Comment 7 Mike Fiedler 2018-05-02 17:35:36 UTC

"grpc message size" is the ResourceExhausted.  this happens when there are large numbers of built images in /var/lib/docker under ocp 3.10 and docker 1.13

Comment 8 Daniel Walsh 2018-05-03 19:30:55 UTC

This looks like the return code in grpc is being exceeded. I would guess.

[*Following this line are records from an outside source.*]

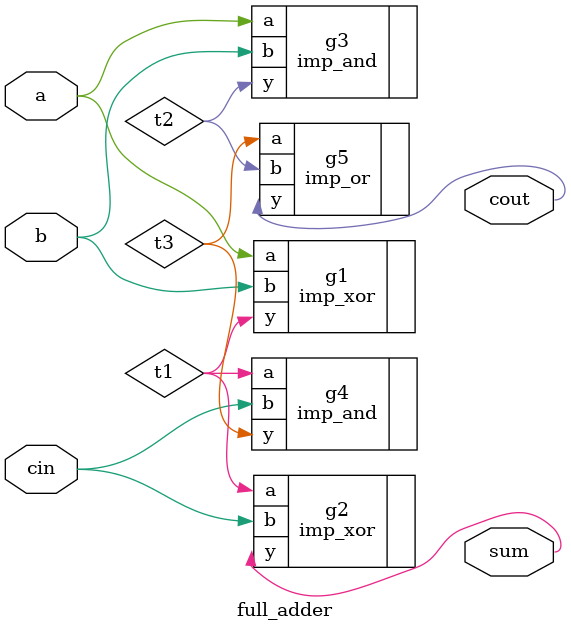
<source format=v>
module full_adder(a,b,cin,sum,cout);

input a,b,cin;
output sum,cout;

wire t1,t2,t3;

imp_xor g1(.a(a),.b(b),.y(t1));
imp_xor g2(.a(t1),.b(cin),.y(sum));

imp_and g3(.a(a),.b(b),.y(t2));
imp_and g4(.a(t1),.b(cin),.y(t3));

imp_or g5(.a(t3),.b(t2),.y(cout));

endmodule

</source>
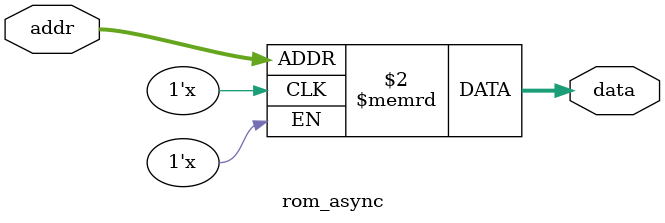
<source format=v>
`default_nettype none
`timescale 1ns / 1ps

module rom_async #(
    parameter WIDTH = 8,
    parameter DEPTH = 256,
    parameter INIT_F = "",
    parameter ADDRW = $clog2(DEPTH)
)(
    input  wire [ADDRW-1:0] addr,
    output reg  [WIDTH-1:0] data
);

    reg [WIDTH-1:0] memory [0:DEPTH-1];

    initial begin
        if (INIT_F != "") begin
            $display("Create rom_async with init file '%s'.", INIT_F);
            $readmemh(INIT_F, memory);
        end
    end

    always @(*) begin
        data = memory[addr];
    end

endmodule


</source>
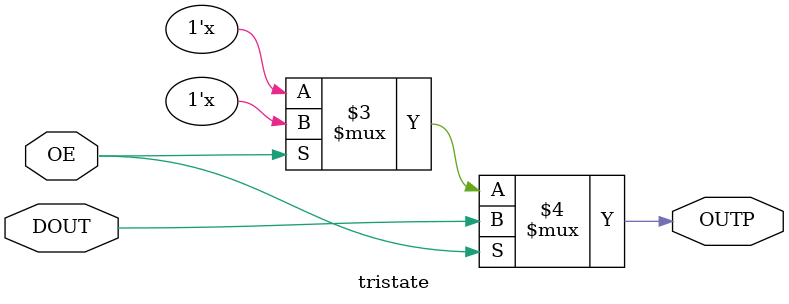
<source format=v>
module tristate(OUTP, DOUT, OE);
    output OUTP;
    input  DOUT;
    input  OE  ;

    assign OUTP = (OE==1) ? DOUT : (OE==0)
                          ? 1'bz : 1'bx;
endmodule

</source>
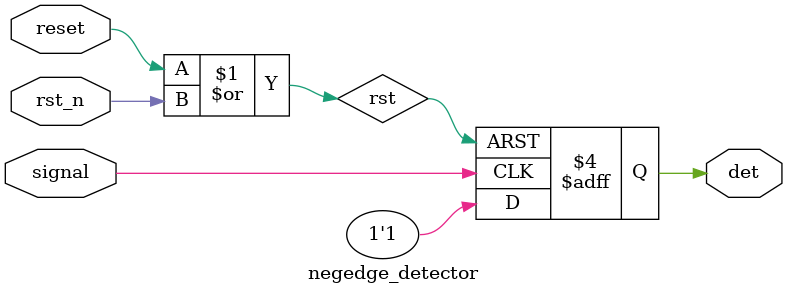
<source format=v>
module negedge_detector (input rst_n, signal, reset,
								 output reg det);
								 

wire rst;
or (rst, reset, rst_n);
								 
always @(posedge signal or posedge rst)

begin
	if (rst == 1)
		det<=0;
	else
		det<=1;

end 

endmodule 
</source>
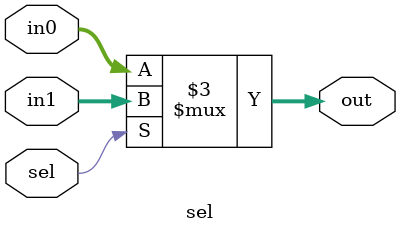
<source format=v>
module sel(in0, in1, sel, out);
	input[27:0] in0, in1;
	input sel;
	output[27:0] out;
	reg[27:0] out;

	always @(*) begin
		if(sel) out = in1;
		else out = in0;
	end
endmodule

</source>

Comment 9 Daniel Walsh 2018-05-03 19:31:27 UTC

Antonio and Mrunal WDYT

Comment 10 Antonio Murdaca 2018-05-17 15:10:44 UTC

This is probably because the amount of containers/images on the node are overflowing the max response size of the grpc client in the kubelet.

This PR https://github.com/kubernetes/kubernetes/pull/63977 increases the size and should fix this issue.

I would hear more from the pod team though (and we'll need a backport anyway)

Comment 11 Seth Jennings 2018-05-23 17:45:26 UTC

https://github.com/openshift/origin/pull/19774

Comment 13 Wei Sun 2018-06-12 06:01:26 UTC

Hi Vikas,please check if it has been fixed.

Comment 14 Vikas Laad 2018-06-12 13:24:52 UTC

Tried multiple runs in 3.10.0-0.63.0 version, did not happen again.